The mantra that reminds you to keep releasing updates, even if they’re not perfect.

Pitch

The moment when you try to convince someone that your idea is the next big thing.

AI as default

The idea that every product should have AI, even if it doesn’t need it.

LLM bot

The chatbot that’s powered by a large language model, and probably knows more than you do.

Warp

The tool that promises to make your coding life easier, or just another shiny distraction.

Brian Chesky

The guy who turned spare rooms into a billion-dollar business, and probably has a great Airbnb story.

Strava

The app that tracks your runs and makes you feel guilty for skipping leg day.

Marina

The scenic area where tech bros go to unwind, usually with a view of the water.

Jensen Huang

The tech visionary who makes GPUs and dreams come true.

GPU

The graphics card that makes your games look amazing and your AI models train faster.

Rock Climbing

The sport that tech bros do to prove they’re adventurous, even if they’re really just scared of heights.

Ratio

The ultimate comeback on social media, usually when someone’s tweet gets more engagement than yours.

Zuck

The tech mogul who’s either changing the world or just trying to sell you ads.

AGI House

The place where the future of AI is being discussed, or just a really cool tech hangout.

Run Club

The group that runs together, usually while discussing their latest startup ideas.

I’m moving back to sf

The phrase you use when you realize you can’t escape the tech scene, no matter how hard you try.

Logs

The digital diary of your app, where all the good and bad decisions are recorded.
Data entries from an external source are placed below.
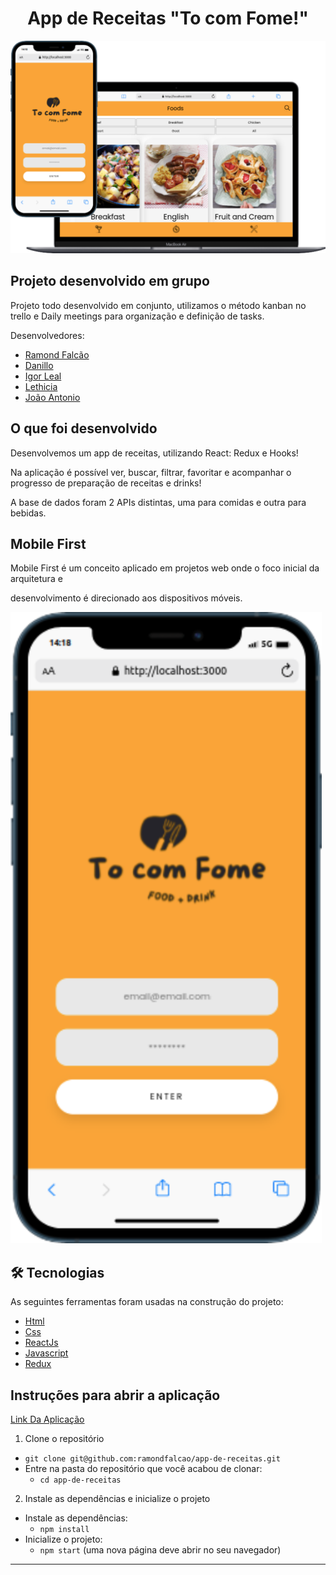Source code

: #  <h1 align="center">App de Receitas "To com Fome!"</h1>
![img](img-app-recipes.svg)

## Projeto desenvolvido em grupo

Projeto todo desenvolvido em conjunto, utilizamos o método kanban no trello e Daily meetings para organização e definição de tasks.

Desenvolvedores:

- [Ramond Falcão](https://github.com/ramondfalcao)
- [Danillo](https://github.com/danillogoncalves)
- [Igor Leal](https://github.com/IgorHLeal)
- [Lethicia](https://github.com/Lethiciahas)
- [João Antonio](https://github.com/JoaopSilvaa)

## O que foi desenvolvido

Desenvolvemos um app de receitas, utilizando React: Redux e Hooks!

Na aplicação é possível ver, buscar, filtrar, favoritar e acompanhar o progresso de preparação de receitas e drinks!

A base de dados foram 2 APIs distintas, uma para comidas e outra para bebidas.

## Mobile First 

Mobile First é um conceito aplicado em projetos web onde o foco inicial da arquitetura e 

desenvolvimento é direcionado aos dispositivos móveis.

![img](img-size-mobile.svg)


## 🛠 Tecnologias

As seguintes ferramentas foram usadas na construção do projeto:

- [Html](https://developer.mozilla.org/en-US/docs/Web/HTML)
- [Css](https://developer.mozilla.org/en-US/docs/Web/CSS)
- [ReactJs](https://pt-br.reactjs.org/)
- [Javascript](https://developer.mozilla.org/en-US/docs/Web/JavaScript)
- [Redux](https://redux.js.org/)

## Instruções para abrir a aplicação
[Link Da Aplicação](https://ramondfalcao.github.io/trivia-game/)

1. Clone o repositório
  * `git clone git@github.com:ramondfalcao/app-de-receitas.git`
  * Entre na pasta do repositório que você acabou de clonar:
    * `cd app-de-receitas`

2. Instale as dependências e inicialize o projeto
  * Instale as dependências:
    * `npm install`
  * Inicialize o projeto:
    * `npm start` (uma nova página deve abrir no seu navegador)
---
I went to school in boston

The humble brag that lets everyone know you’re educated, but not necessarily in tech.

Web Automation

The process of making your browser do all the boring stuff for you, like a digital butler.

Metrics

The numbers that tell you how well you’re doing, or just a way to justify your existence.

DNS

The phonebook of the internet, making sure you get to the right website without getting lost.

What important truth do very few people agree with you on?

The question that makes you rethink your entire existence, usually asked at networking events.